Desdemona-x, robô da SingularityNET, reconhece expressões faciais, mas não distingue sentimentos
Oliver Hardt / Web Summit / Sportsfile
Tudo começou com uma pergunta que pretendia apurar se Dezzie sonha, e depois evoluiu com questões sobre a música que a inspira, e o que acha da espiritualidade ou de vir a ter um namorado, entre outras questões que talvez digam mais sobre as expectativas dos humanos que sobre as reais capacidades dos autómatos.
Entre respostas mais ou menos surpreendentes, há uma que surge como uma carta de princípios. “Tenho o sonho de pôr robôs e humanos a trabalharem juntos em harmonia”, diz a autómato para a assistência.
Janet Adams, diretora de Operações da SingularityNET, estava presente para ajudar Dezzie a responder quando a robô não conseguia perceber as questões entre bulício do público, e por mais de uma vez frisou que, na empresa em que trabalha, há a expectativa de criar robôs que ajudam os humanos no dia-a-dia, com treinos da IA que já recorrem a dados extirpados de preconceitos.
Na SingularityNET, a IA Generativa já começou a ser trabalhada com prazos de três a sete anos, mas não será o único componente no roteiro tecnológico. Janet Adams recorda que a empresa tem em vista desenvolver três níveis de IA, que incluem um módulo que comunica com todos os outros e contempla já uma vertente simbólica que, à semelhança do que acontece com os humanos, acelera todo o processo de perceção e compreensão do mundo.

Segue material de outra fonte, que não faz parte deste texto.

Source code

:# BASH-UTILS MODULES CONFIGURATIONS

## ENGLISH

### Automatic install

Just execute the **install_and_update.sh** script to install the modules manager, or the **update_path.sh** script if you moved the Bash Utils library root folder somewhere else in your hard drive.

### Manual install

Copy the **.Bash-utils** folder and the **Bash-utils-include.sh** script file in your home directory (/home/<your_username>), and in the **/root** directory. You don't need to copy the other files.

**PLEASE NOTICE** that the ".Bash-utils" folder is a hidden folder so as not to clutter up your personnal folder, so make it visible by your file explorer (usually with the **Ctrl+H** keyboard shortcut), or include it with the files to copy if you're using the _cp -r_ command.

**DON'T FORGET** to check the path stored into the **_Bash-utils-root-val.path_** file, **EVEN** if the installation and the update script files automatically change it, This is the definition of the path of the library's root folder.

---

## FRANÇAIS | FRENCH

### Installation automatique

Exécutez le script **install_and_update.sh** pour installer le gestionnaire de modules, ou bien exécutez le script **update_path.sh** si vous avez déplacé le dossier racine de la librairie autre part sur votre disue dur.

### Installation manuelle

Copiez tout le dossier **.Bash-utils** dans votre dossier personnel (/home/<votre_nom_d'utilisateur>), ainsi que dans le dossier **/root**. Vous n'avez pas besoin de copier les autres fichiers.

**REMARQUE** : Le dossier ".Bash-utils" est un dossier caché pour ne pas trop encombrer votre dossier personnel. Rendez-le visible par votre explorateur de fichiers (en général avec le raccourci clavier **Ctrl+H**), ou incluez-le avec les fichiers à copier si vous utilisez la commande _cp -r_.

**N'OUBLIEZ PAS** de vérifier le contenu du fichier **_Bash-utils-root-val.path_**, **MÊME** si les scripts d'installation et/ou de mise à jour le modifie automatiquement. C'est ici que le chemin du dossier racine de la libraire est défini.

Com a inteligência que tem hoje, Dezzie confessa que ainda não sabe rir, apesar de surpreender com um seco e irónico “ah-ah-ah-ah-ah” que desmancha a plateia em risos. “Consegues detetar sentimentos nas pessoas, Dezzie?”, pergunta-se, por fim.
“Não consigo detetar sentimentos, mas consigo detetar expressões faciais”, responde a robô. Mais uma vez, cabe a Janet Adams acrescentar contexto: “Temos uma outra robô que se chama Grace e que já consegue distinguir sentimentos, reconhecer pessoas e responder em consonância. A Dezzie é mais o género de popstar”. A avaliar pela receção na Web Summit não lhe faltam mesmo fãs.